The assumption made in the scheme of the Act that a person who comes forward with the return or with further information after a search, does so only on account of the detection already effected under the search and the likelihood of further exposure is a reasonable assumption and it can in no way be regarded as arbitrary. The special procedure provided in Chapter XIV-B is meant to apply to all such cases notwithstanding anything contained in any other provisions of the Act, as provided in section 158BA(1), and the other provisions of the Act, therefore cannot control the contents of this Chapter except to the extent provided for in Chapter XIV-B.
There is no fundamental right in an assessee to commit breaches of the law. The right that can be asserted by one who has chosen to violate the law is the right to be treated in a manner similar to that in which other similar offenders are treated. Chapter XIV-B accords similar treatment to all persons belonging to the class for whom that Chapter is to apply. There is no discrimination therein among those who suffer such searches.”

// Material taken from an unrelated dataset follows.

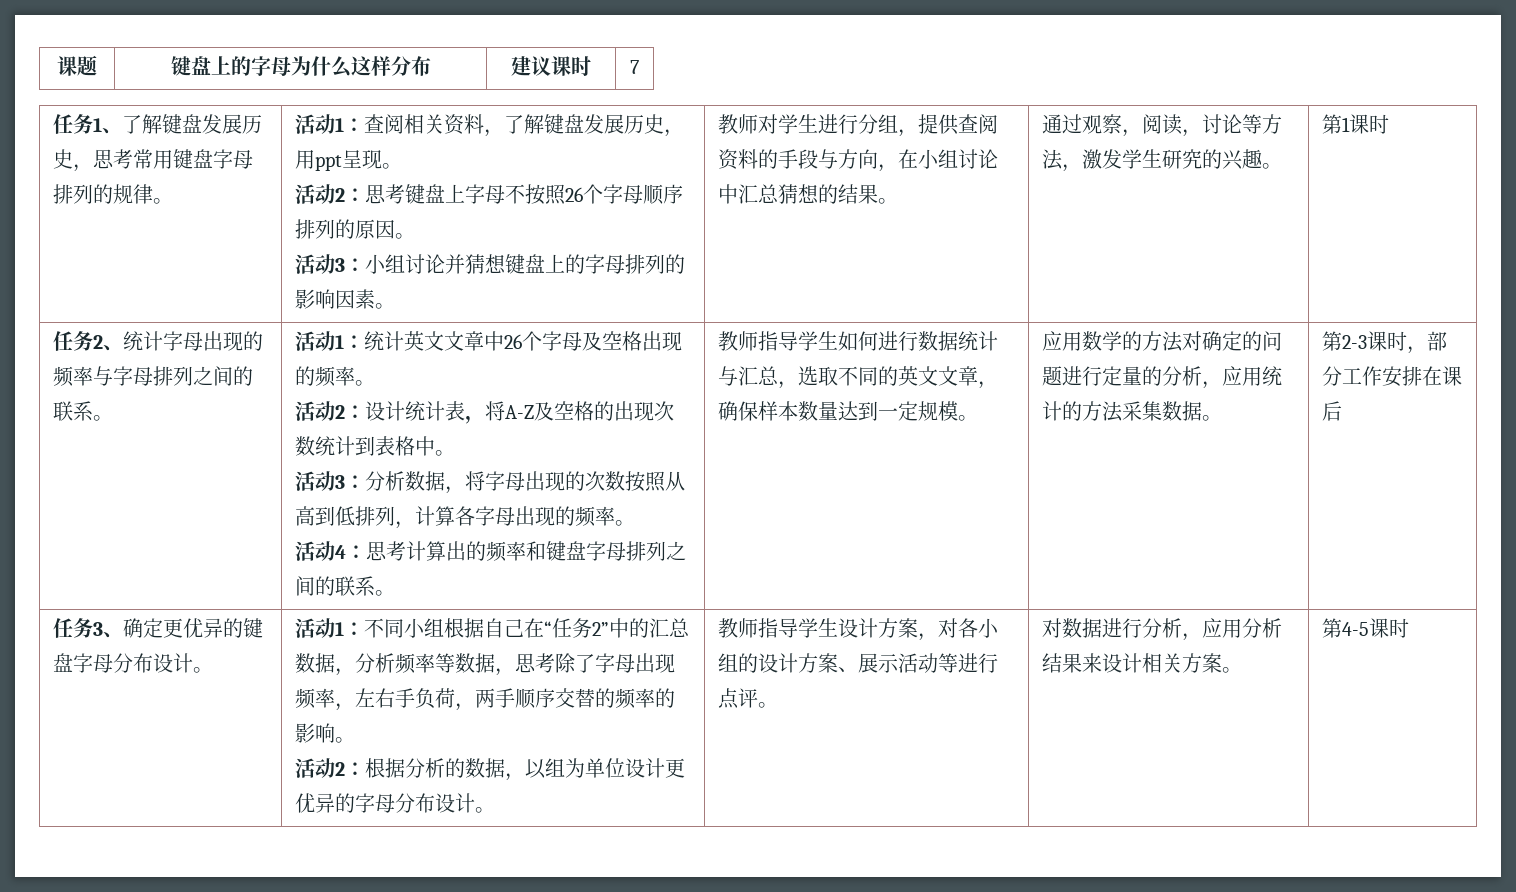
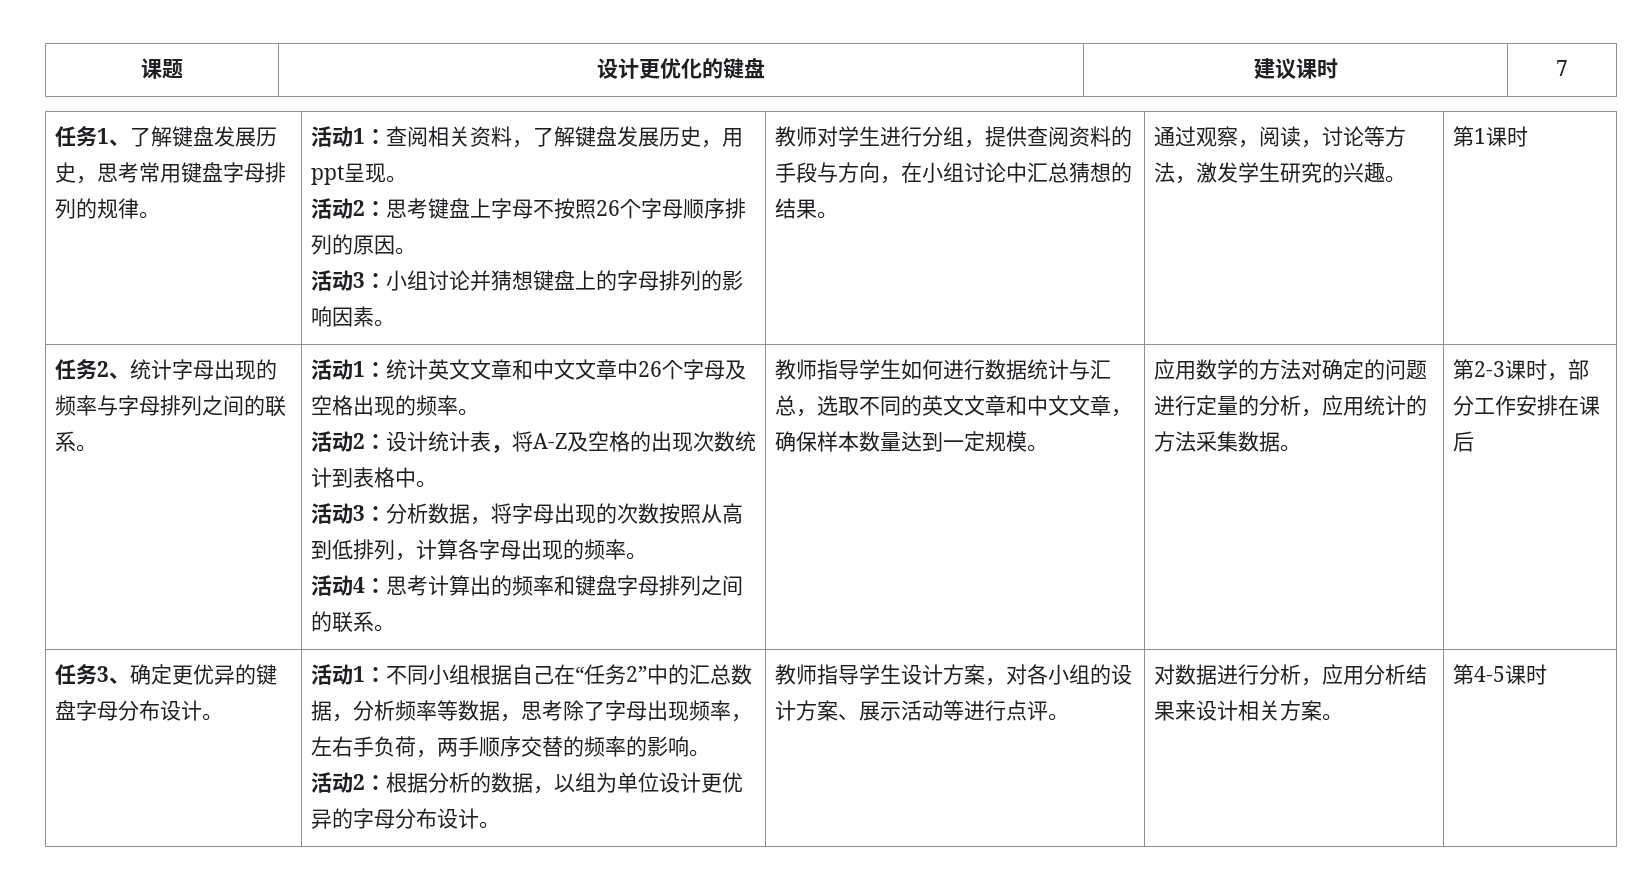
[170,56,431,78] 键盘上的字母为什么这样分布 -> [597,58,765,79] 设计更优化的键盘
(484, 341) none -> [511,359,617,380] 和中文文章
(978, 376) none -> [1005,395,1111,416] 和中文文章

13. We may, however, clarify that in the aforesaid case, the Madras High Court also observed that mere payment of advance tax by dates would not establish an intend to disclose the income and the disclosure is to be made by filing the return. However, with this observation we would not agree, having regard to the judgment of this court in Mrs. Kumkum Kohli’s case (supra).
14. We thus summarize the position as under:-
(a) Where the stipulated date of filing the return of income as prescribed under section 139(1) of the Act is over and return is not filed, it has to be normally held that the income has not been disclosed for the purpose of this Act.

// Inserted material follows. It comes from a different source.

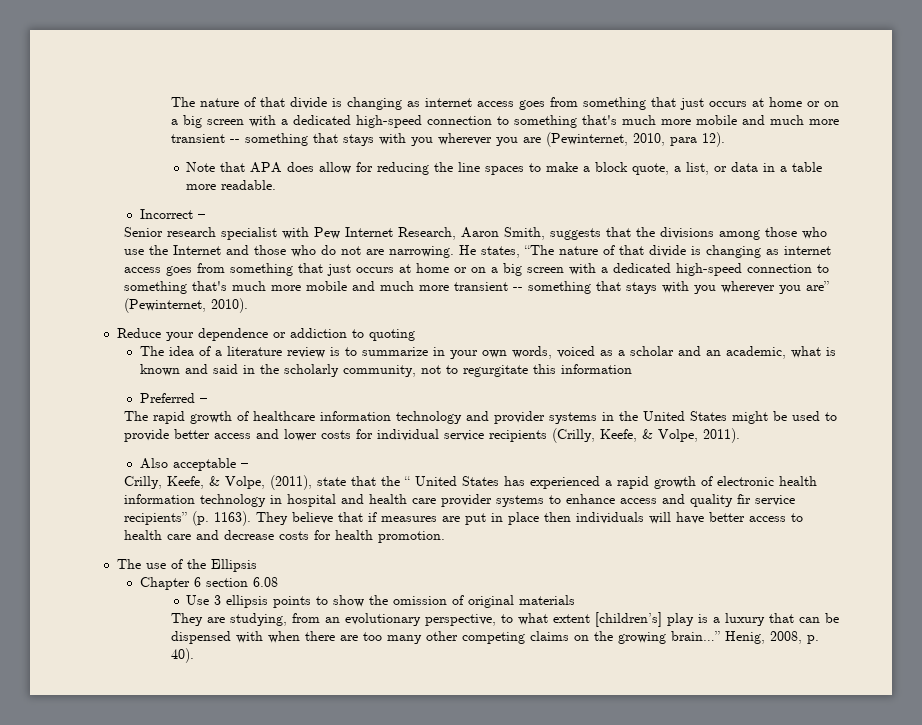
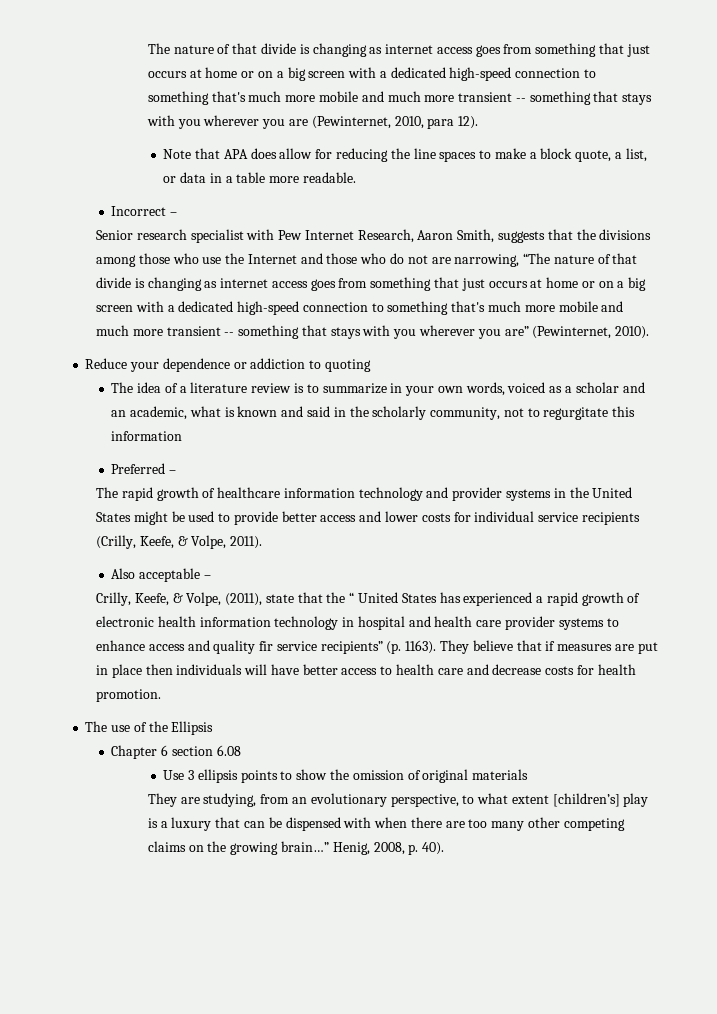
[389,245,521,258] narrowing. He states, -> [454,254,520,267] narrowing,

(b) If the search takes place under section 132 of the Act and by that date return is not filed, and the date of filing the normal return has expired, filing of the return thereafter under section 139(4) of the Act would be of no consequence for the applicability of Chapter XIV-B of the Act.
(c) Even if the return is not filed but the assessee is able to demonstrate that he had disclosed his income to the department before the date of search in the some manner or the other, it would not be treated undisclosed income for the purpose of assessment in accordance with the Chapter XIV-B of the Act.
(d) Payment of advance tax would be one such step which would warrant inference that the assessee had disclosed his income to the department.
15. Applying the aforesaid principles in these cases, we are of the opinion that it cannot be said that the assessee had made disclosure of the long term capital gain before the date of search and as the time for filing the return had expired by that time, the provisions of section 158BB(1)(c) of the Act were rightly applied by the Assessing Officer.
16. Learned counsel for the respondent has sought to argue that during the search provisional balance sheet was found which contained profit shown on account of sale of the said shares and, therefore, it be treated as disclosure. Such provisional balance sheet which was within the possession of the assessee at the time of search would not meet the test of “disclosure”. As mentioned above the overt act has to be of the nature from which it can be concluded that the assessee had disclosed the income to the department before the date of search in some form like payment of advance tax, etc.
17. We thus do not agree with the approach of the Tribunal and set aside the order of the Tribunal by answering the question of law in favour of the revenue and against the assessee.